Comme je fus le dernier à descendre, nous nous trouvâmes seuls pendant quelques minutes. J’en profitai pour lui demander pourquoi il conduisait de cette étrange façon.

– T’as pas senti, mon frère? La meuf à côté, sur le siège avant? Je crois qu’elle avait bu, ma parole! Et c’est ramadan! Tu crois que mon jeûne n’est plus valable? C’est pourquoi j’avais la tête dehors, pour ne pas respirer l’alcool. Et en plus, elle était court vêtue. Tfou! J’aurais dû refuser la course.

- Vous en avez le droit?

- C’est ma voiture, non?

Troisième anecdote (qui se passe en Algérie): une jeune fille voilée fait son footing une heure avant la rupture du jeûne. Un homme l’aborde, l’insulte puis la frappe, carrément. Pourquoi? Parce que le butor estime que c’est haram, pour une femme, de courir pendant la journée.
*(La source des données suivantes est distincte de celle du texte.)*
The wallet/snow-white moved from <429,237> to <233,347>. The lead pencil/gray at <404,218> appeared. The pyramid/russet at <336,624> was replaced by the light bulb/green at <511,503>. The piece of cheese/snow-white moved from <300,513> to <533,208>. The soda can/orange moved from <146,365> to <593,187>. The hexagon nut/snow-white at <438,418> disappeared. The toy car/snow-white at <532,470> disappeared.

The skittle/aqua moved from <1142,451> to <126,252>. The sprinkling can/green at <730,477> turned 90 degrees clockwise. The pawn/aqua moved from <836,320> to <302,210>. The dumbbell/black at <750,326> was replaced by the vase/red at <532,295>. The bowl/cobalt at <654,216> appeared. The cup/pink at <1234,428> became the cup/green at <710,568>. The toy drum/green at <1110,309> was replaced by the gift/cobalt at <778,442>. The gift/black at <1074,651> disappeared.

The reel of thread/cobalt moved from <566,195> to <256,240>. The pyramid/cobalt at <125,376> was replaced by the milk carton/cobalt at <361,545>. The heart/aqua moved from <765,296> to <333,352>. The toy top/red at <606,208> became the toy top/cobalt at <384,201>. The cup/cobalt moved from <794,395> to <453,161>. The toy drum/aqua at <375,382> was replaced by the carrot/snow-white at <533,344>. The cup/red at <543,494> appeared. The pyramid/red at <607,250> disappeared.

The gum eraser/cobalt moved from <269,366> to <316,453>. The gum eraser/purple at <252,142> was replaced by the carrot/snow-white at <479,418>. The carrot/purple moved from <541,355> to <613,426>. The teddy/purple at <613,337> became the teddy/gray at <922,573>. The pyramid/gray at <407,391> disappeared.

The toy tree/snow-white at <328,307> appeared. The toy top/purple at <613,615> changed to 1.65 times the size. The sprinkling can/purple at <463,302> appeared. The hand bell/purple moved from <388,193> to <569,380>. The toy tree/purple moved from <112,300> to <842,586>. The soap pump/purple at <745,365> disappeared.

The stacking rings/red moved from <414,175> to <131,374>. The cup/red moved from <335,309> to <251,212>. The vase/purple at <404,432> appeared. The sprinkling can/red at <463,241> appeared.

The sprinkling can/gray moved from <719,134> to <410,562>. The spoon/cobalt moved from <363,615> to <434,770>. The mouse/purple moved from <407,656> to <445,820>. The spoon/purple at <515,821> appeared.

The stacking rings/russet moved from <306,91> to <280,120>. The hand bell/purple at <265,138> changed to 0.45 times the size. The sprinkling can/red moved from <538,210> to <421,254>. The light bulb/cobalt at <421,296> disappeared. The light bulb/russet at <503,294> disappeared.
Nous avons tous vu la vidéo: la jeune femme est très touchante dans son désarroi compréhensible.

Maintenant, qu’est-ce que ces trois histoires ont en commun? Un finkielkraut ou un ericzemmour, ces deux variétés de haine islamophobe, en tireraient la conclusion que l’islam est un problème que le ramadan exacerbe. Nous pourrions en tirer une autre conclusion: dans ces trois anecdotes, quelqu’un n’a pas compris la règle numéro 1 du ramadan: on le fait pour soi, pas pour les autres. Le vrai croyant s’occupe de lui-même, pas des autres. Fichons-nous les uns les autres la paix!